Land gibt Geld für Straßenausbau frei
Millionenprojekt Ostermoorstraße und Scharreler Damm werden auf 22 Kilometern saniert
Vertreter der CDU aus den Gemeinden Barßel und Saterland informierten sich am Freitag vor Ort in Scharrel über die geplanten Baumaßnahmen. BILD: Heinz-Josef Laing 
von Heinz-Josef Laing
Scharrel - Niedersachsens Wirtschafts- und Verkehrsminister Jörg Bode (FDP) hat am Freitag 24 Millionen Euro Fördermittel für insgesamt 102 neue kommunale Straßenbauvorhaben im Land freigegeben. Darunter ist auch das Geld für den geplanten Ausbau der Ostermoorstraße und der Straße Scharreler Damm.
Beide Kreisstraßen sollen – wie berichtet – auf einer Länge von 22 Kilometern saniert, ausgebaut und erweitert werden. Es handelt sich dabei um ein Pilotprojekt für den Ausbau von Kreisstraßen in Niedersachsen, das als „Öffentlich private Partnerschaft“ (ÖPP) abgewickelt wird: Privatfirmen bauen nach einer europaweiten Ausschreibung die Straße, unterhalten sie 25 Jahre lang und geben sie dann nach einer Generalüberholung an den Landkreis Cloppenburg ab, erläuterte Landrat Hans Eveslage am Freitag vor Ort in Scharrel vor Vertretern der CDU aus den Gemeinden Barßel und Saterland das Verfahren.

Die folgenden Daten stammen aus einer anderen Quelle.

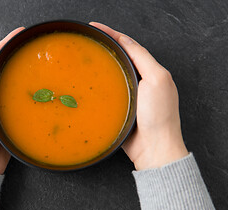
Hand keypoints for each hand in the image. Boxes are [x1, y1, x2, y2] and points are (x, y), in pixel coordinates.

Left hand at [0, 27, 24, 175]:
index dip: (2, 45)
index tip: (16, 35)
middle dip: (12, 54)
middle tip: (27, 44)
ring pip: (9, 81)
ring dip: (19, 70)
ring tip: (32, 60)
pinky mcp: (7, 115)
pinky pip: (16, 97)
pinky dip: (25, 88)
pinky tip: (35, 85)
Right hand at [90, 22, 187, 170]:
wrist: (154, 147)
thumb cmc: (159, 116)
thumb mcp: (157, 80)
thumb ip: (142, 59)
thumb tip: (126, 42)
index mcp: (151, 71)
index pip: (130, 46)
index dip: (113, 34)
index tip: (96, 28)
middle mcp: (140, 81)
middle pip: (119, 58)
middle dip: (104, 47)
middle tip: (87, 41)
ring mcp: (129, 95)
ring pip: (111, 75)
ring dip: (98, 66)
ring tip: (83, 59)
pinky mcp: (119, 108)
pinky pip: (105, 93)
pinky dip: (95, 86)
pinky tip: (85, 85)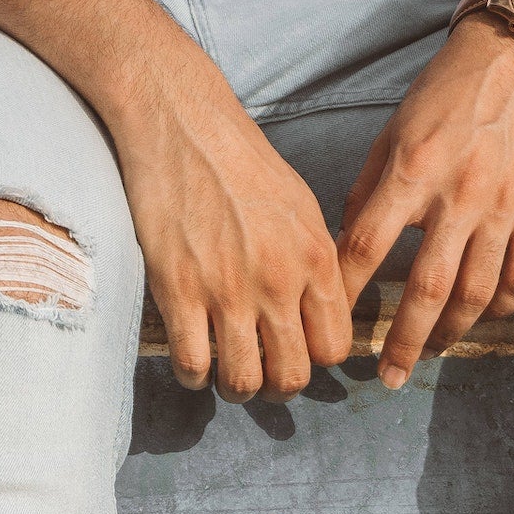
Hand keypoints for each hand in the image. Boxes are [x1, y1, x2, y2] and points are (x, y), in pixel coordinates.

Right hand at [116, 72, 351, 400]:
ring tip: (225, 373)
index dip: (314, 359)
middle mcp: (279, 282)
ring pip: (243, 382)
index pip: (333, 347)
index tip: (294, 352)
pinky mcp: (180, 290)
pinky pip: (194, 365)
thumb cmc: (241, 160)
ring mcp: (229, 290)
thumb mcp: (302, 207)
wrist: (182, 123)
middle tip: (260, 373)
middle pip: (292, 376)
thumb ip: (316, 261)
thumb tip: (322, 308)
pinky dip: (194, 377)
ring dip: (235, 389)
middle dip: (276, 386)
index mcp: (316, 260)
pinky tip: (193, 363)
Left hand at [337, 16, 513, 388]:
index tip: (333, 326)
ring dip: (450, 334)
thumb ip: (368, 191)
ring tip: (430, 353)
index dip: (347, 293)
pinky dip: (501, 308)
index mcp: (413, 170)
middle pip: (426, 289)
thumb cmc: (444, 94)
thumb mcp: (392, 132)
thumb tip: (343, 249)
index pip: (367, 246)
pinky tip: (481, 318)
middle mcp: (460, 194)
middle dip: (403, 342)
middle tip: (387, 379)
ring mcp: (505, 206)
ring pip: (477, 293)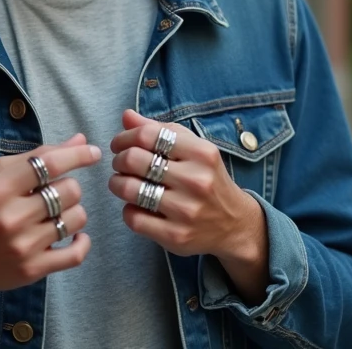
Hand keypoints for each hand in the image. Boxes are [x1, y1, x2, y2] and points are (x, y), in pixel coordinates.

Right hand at [0, 134, 100, 308]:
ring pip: (77, 219)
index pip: (49, 164)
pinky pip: (76, 254)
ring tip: (58, 215)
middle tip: (57, 194)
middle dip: (70, 188)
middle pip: (70, 191)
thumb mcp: (0, 177)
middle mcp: (11, 217)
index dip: (78, 155)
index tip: (94, 152)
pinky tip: (74, 235)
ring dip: (74, 213)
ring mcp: (23, 246)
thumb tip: (81, 140)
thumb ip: (39, 155)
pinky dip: (83, 242)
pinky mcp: (33, 270)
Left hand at [108, 110, 261, 260]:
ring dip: (117, 184)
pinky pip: (134, 218)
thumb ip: (160, 131)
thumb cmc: (207, 179)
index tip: (119, 144)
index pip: (148, 134)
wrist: (234, 224)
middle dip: (119, 160)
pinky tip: (135, 206)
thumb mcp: (193, 149)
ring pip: (129, 189)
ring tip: (121, 183)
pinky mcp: (175, 235)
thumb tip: (126, 116)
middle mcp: (196, 180)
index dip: (125, 137)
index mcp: (201, 153)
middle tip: (120, 164)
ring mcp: (186, 210)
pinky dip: (127, 210)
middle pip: (134, 160)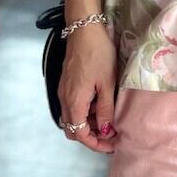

Die Gesamtkosten belaufen sich auf 12,5 Millionen Euro. 7,5 Millionen Euro kommen vom Land Niedersachsen, den Rest trägt der private Investor.
Der CDU-Landtagsabgeordnete Karl-Heinz Bley überbrachte den kommunalen Vertretern am Freitag den Bescheid des Ministers, der das Vorhaben in das Jahresbauprogramm 2012 aufgenommen hat. Bley bedankte sich bei allen an den Projektplanungen beteiligten Behörden und Politikern. Der Straßenausbau diene an erster Stelle der Verkehrssicherheit. Nach Angaben von Hans Eveslage wird die Maßnahme in den nächsten zwei Jahren umgesetzt. Die Fertigstellung des Straßenausbaus werde 2014 erwartet. Ohne das Pilotprojekt und die damit verbundene Förderung hätte der Landkreis sehr viel mehr Zeit für die Sanierung der Straßen benötigt.
Saterlands Bürgermeister Hubert Frye bedankte sich besonders bei Bley und Eveslage. Der jetzige Minister-Bescheid sei ein verspätetes Weihnachtsgeschenk. Jetzt gehe ein lange gehegter Wunsch der Anlieger in Erfüllung.